Sie werden das Stück «ziemlich linear» und mit grossem Ensemble erzählen, den Blick aber auf die Machtstrukturen richten: «In unserer Lesart ist klar: Hamlets Vater ist als König
nicht mehr tragbar. Er ist antiquiert», sagt Brüesch. Der Königsmord wäre so nicht mehr nur die Tat eines Ehrgeizlings,
sondern ein politischer Akt: ein Putsch. Der Wunsch nach
einem Systemwechsel stünde im Raum. So gesehen wäre man im politischen Heute angelangt. Wenn
Hamlet, zerrieben zwischen Denken und politischer Tat zum ungewollten Amoklauf ansetzt, mag einem
dieser Hamlet wieder erschrecken und beunruhigen.
Eine weibliche Hamlet
Hamlets Treue zum Vater jedenfalls ist fatal: «Wenn der Vater zur Blutrache aufruft, ist er einem archaischen System verhaftet», sagt Brüesch. Hamlet spüre, dass der Sühnemord gleichzeitig sein eigenes Todesurteil bedeute, sagt Brüesch. Kein Wunder, zögert der Prinz mit der Ausführung. Der alte König Hamlet
löste Machtfragen im Zweikampf, sein Mörder und Nachfolger Claudius hingegen hält ihn für einen gefährlichen Anachronismus – er schickt lieber Botschafter in fremde Länder. Die ernüchternde Seite: Skrupellos sind beide, absolute Monarchen und Machtmenschen.
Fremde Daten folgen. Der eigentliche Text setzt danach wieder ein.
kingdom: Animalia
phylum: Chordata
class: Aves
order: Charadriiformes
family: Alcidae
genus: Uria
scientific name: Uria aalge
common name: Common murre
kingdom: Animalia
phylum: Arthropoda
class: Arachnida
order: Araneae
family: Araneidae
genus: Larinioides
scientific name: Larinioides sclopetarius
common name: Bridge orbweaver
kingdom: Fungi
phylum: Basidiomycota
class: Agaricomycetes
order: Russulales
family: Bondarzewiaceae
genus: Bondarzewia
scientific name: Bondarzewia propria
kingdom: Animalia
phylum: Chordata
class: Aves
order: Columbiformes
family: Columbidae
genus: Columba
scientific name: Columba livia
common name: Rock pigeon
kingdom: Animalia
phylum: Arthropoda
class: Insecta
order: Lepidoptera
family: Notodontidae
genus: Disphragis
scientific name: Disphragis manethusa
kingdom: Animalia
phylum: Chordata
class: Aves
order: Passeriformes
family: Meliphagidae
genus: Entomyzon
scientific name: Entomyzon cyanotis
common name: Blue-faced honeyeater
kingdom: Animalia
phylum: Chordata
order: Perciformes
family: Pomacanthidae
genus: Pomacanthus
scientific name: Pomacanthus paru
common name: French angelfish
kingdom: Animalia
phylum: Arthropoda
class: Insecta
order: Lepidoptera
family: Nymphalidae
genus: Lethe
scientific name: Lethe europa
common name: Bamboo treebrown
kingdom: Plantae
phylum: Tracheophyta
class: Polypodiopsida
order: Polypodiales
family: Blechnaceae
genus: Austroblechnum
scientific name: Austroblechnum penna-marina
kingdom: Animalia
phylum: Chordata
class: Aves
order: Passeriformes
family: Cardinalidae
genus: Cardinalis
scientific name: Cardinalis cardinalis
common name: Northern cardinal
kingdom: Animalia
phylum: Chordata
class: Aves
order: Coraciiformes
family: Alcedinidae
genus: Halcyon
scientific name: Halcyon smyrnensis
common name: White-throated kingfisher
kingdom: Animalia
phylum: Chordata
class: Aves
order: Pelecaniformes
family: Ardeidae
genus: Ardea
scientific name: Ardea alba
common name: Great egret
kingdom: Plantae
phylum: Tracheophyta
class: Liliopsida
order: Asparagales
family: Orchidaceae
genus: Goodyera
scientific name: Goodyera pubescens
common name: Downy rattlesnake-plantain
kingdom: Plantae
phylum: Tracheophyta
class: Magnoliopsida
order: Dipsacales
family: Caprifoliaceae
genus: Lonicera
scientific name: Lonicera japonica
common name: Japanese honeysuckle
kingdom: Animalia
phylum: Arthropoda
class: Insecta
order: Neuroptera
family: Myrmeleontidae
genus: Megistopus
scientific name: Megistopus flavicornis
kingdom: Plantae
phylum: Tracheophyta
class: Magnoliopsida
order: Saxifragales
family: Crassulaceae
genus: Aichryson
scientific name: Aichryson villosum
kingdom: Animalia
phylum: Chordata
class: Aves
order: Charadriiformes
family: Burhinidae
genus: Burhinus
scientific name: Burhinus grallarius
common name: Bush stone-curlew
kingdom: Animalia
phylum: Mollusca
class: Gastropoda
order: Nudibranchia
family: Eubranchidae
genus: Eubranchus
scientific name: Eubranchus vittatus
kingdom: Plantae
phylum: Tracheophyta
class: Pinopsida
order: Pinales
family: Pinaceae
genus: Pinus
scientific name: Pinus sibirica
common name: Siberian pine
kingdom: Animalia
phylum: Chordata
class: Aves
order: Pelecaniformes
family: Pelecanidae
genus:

Um die Ohnmacht gegenüber diesen Spielarten der Machtpolitik allgemeiner zu interpretieren, greift
Brüesch auf einen alten Theatertrick zurück: Sie besetzt eine Frau als Hamlet. So lässt sich das Stück nicht
auf das chauvinistische und machistische Nachfolgerproblem reduzieren. Dass Hamlet kein edler Held ist,
steht zudem ausser Frage: Er behandelt Ophelia schlecht und lässt seine Freunde über die Klinge springen.
Musik und Hirnkasten
Konzepte allein machen noch keinen Theaterabend aus. Eine wichtige Rolle wird die Musik spielen. Archaischer Naturjodel einerseits, Synthesizer-Sound anderseits sollen die Machtsysteme akustisch markieren.
Über die Kulissen will Barbara-David Brüesch noch nicht viel verraten: Man werde aber wohl eine Art Burg
darin erkennen. Hamlet benötige aber eigentlich überhaupt keine Kulissen. Einerseits habe es im Globe
Theatre (s. Anhang), für welches das Stück geschrieben worden ist, auch keine gegeben. Anderseits sei
das Faszinierende am Stück, dass es einen Blick in den «Hirnkasten» Hamlets ermögliche, sagt Dramaturg
Breidenbach. «Er lässt einen teilhaben an allen seinen Gedanken, Zweifeln, Ängsten.» Und dies macht ihn
überhaupt erst zu einem modernen Stück, egal ob mit oder ohne Kulissen.